Retailers, businesses everywhere raise their fears of what the budget will bring

Understandably, businesses and investors across the UK and those with operations here that are internationally headquartered are deeply concerned by the assorted ‘leaks’ about the likely content of next week’s budget announcement.

With mooted: corporation tax increases, rises in employers’ national insurance contributions, the new ‘workers rights’, a lack of clarity around proposed reform of business rates, a new tax on retailers trading online, an end to the cap on fuel tax. The list of potentially damaging actions the Government is empowered to inflict is no laughing matter.  Some formed part of its manifesto, others like removing the £300 a year winter fuel allowance from pensioners certainly did not, and would have produced a very different election result.

It seems that anyone who has, quite literally, pulled themselves up by their bootstraps and created a business, no matter how small, and who employs staff including themselves, is fair game for a pounding.
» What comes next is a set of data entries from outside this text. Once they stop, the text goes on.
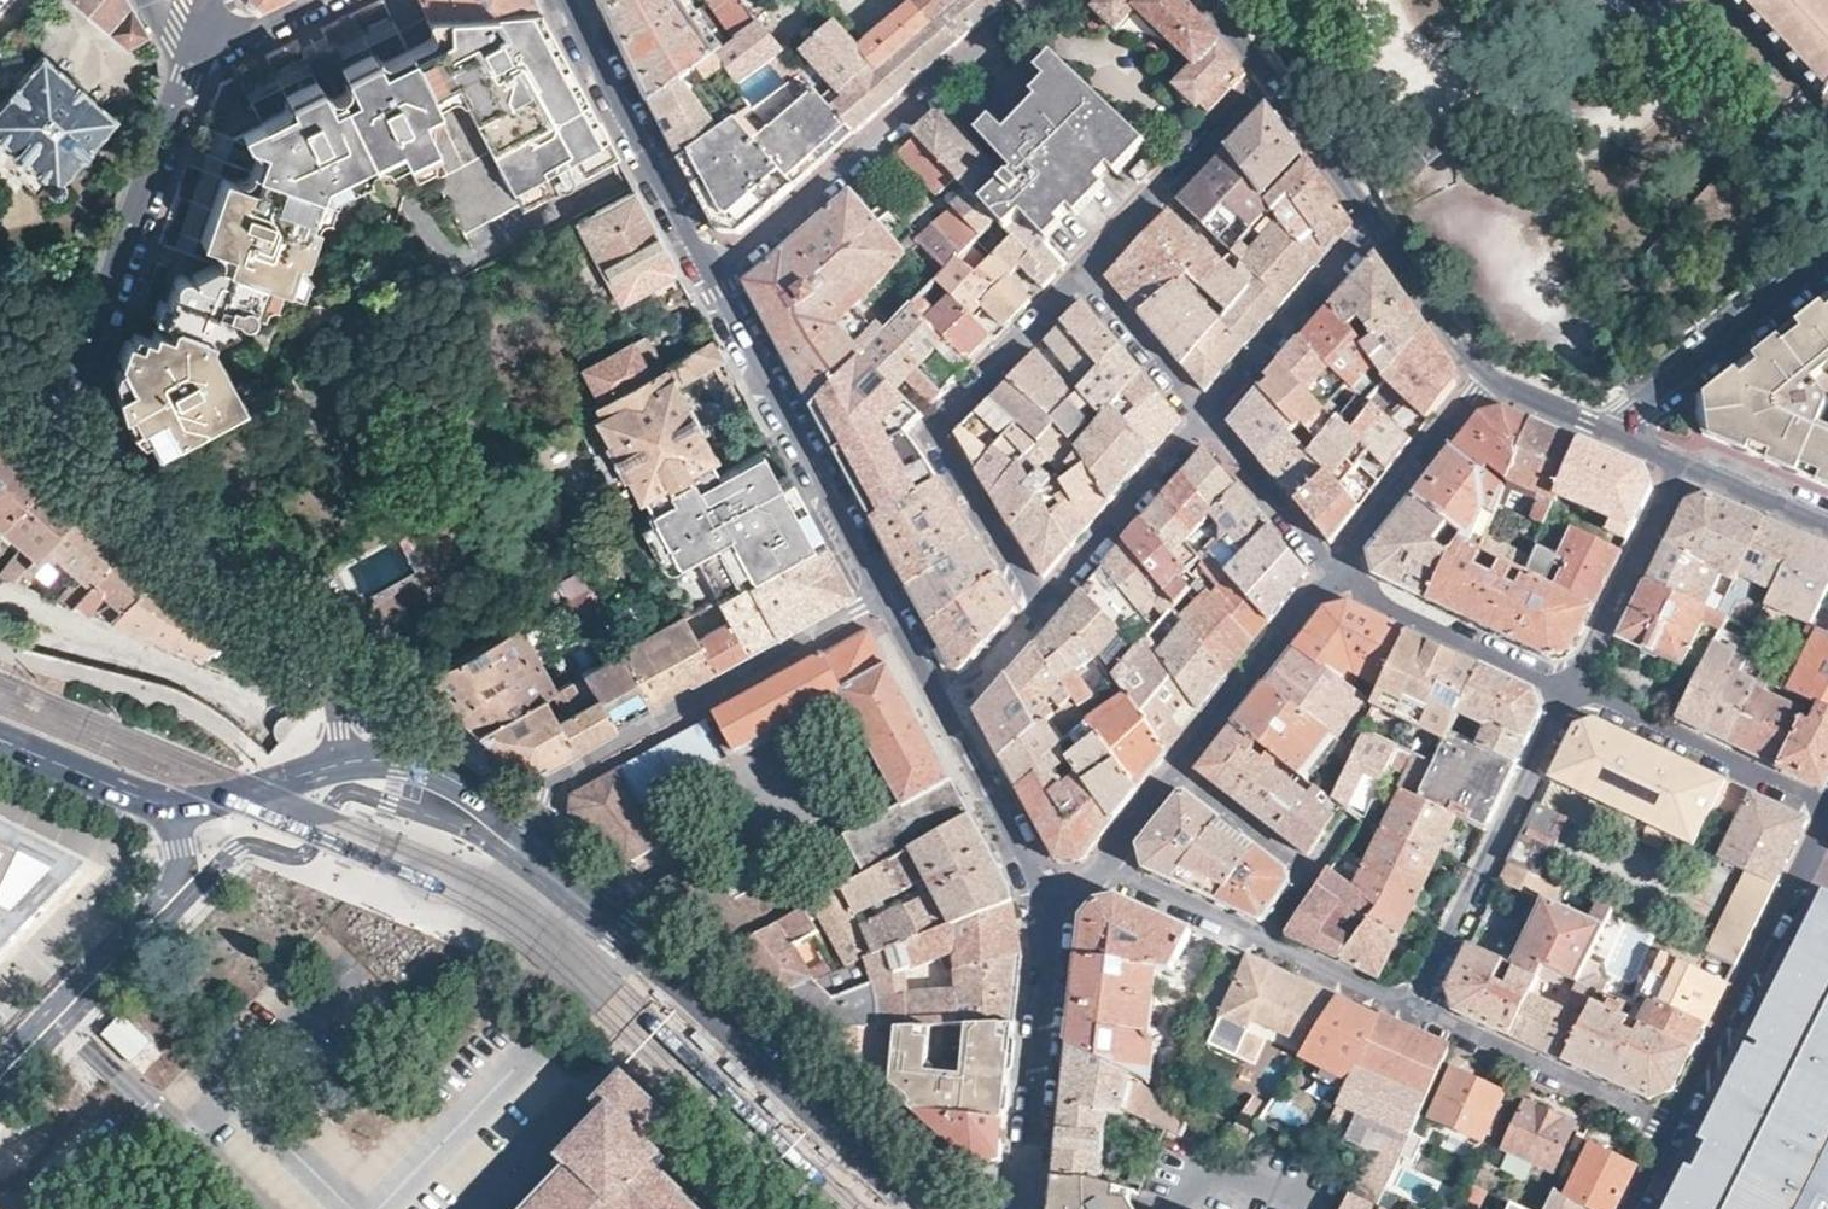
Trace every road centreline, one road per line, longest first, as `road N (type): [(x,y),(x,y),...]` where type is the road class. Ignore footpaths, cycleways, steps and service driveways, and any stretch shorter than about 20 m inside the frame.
road 1 (secondary): [(950,1208),(633,920),(478,797),(404,764),(343,764)]
road 2 (residential): [(1058,913),(713,272)]
road 3 (residential): [(60,439),(304,647),(330,682),(343,764)]
road 4 (residential): [(713,272),(1037,0)]
road 5 (residential): [(1086,274),(941,427),(1044,612)]
road 6 (residential): [(195,60),(60,439)]
road 7 (residential): [(1099,869),(1337,570)]
road 8 (residential): [(1574,690),(1418,1013)]
road 9 (residential): [(1418,1013),(1099,869)]
road 10 (residential): [(1675,1129),(1827,819)]
road 11 (secondary): [(0,1063),(169,890),(183,848),(177,809)]
road 12 (residential): [(713,272),(576,0)]
road 13 (residential): [(1024,1208),(1058,913)]
road 14 (residential): [(1675,1129),(1418,1013)]
road 15 (residential): [(1827,813),(1574,690)]
road 16 (residential): [(1827,258),(1611,431)]
road 17 (residential): [(1271,80),(1086,274)]
road 18 (residential): [(1574,690),(1337,570)]
road 19 (residential): [(1687,459),(1574,690)]
road 20 (residential): [(1207,415),(1044,612)]
road 21 (residential): [(1377,226),(1207,415)]
road 22 (residential): [(1337,570),(1486,372)]
road 23 (residential): [(1337,570),(1207,415)]
road 24 (secondary): [(177,809),(0,738)]
road 25 (residential): [(1207,415),(1086,274)]
road 26 (residential): [(1377,226),(1486,372)]
road 27 (residential): [(1271,80),(1377,226)]
road 28 (secondary): [(343,764),(177,809)]
road 29 (residential): [(1687,459),(1827,521)]
road 30 (residential): [(1486,372),(1611,431)]
road 31 (residential): [(195,60),(317,0)]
Ditto those who have pursued a profession, or worked their way up the ladder, are expected to be targeted with higher taxes whilst also being priced out of funding their children’s education in the public school sector thanks to using VAT to increase the costs to parents. Given that the widely suggested annual salary of £100k appears to be the tipping point for most ‘reform’, this will very obviously include a large number of professionals, eg: hospital consultants, senior civil servants, lawyers, engineers, heads of educational establishments, etc.,  as well as successful people in business management & development roles in commercial enterprises.  Some form of ‘punishment’ is also on the cards for anyone who has, or is in the process of building up, a significant pension pot, ie: hospital consultants, senior civil servants, and lawyers … Might that also include government ministers and MPs or will they be excluded?

Taxes are, of course, levied on pension income. Perhaps it is also time to bring absolutely all income including benefits into consideration for tax purposes, to level the playing field for those who work hard to support their families. The unfairness is a major bugbear for all those at the lower end of the pay scale. It would also surely be simpler to pay all pensioners the winter fuel allowance and make it taxable, those on the lowest incomes would pay no tax on it, others would.

We can hope that those finetuning this budget will consider how difficult it is for businesses to continue with their ongoing plans for growth, to create more jobs, to break into more markets when they are penalised at every turn with increased bureaucracy, interference with their business’ terms of employment, and other knee-jerk policies like purportedly removing the cap on fuel tax. The latter will open the floodgates to rampant inflation as every road mile in the supply chain for every product and service we use becomes ever more expensive.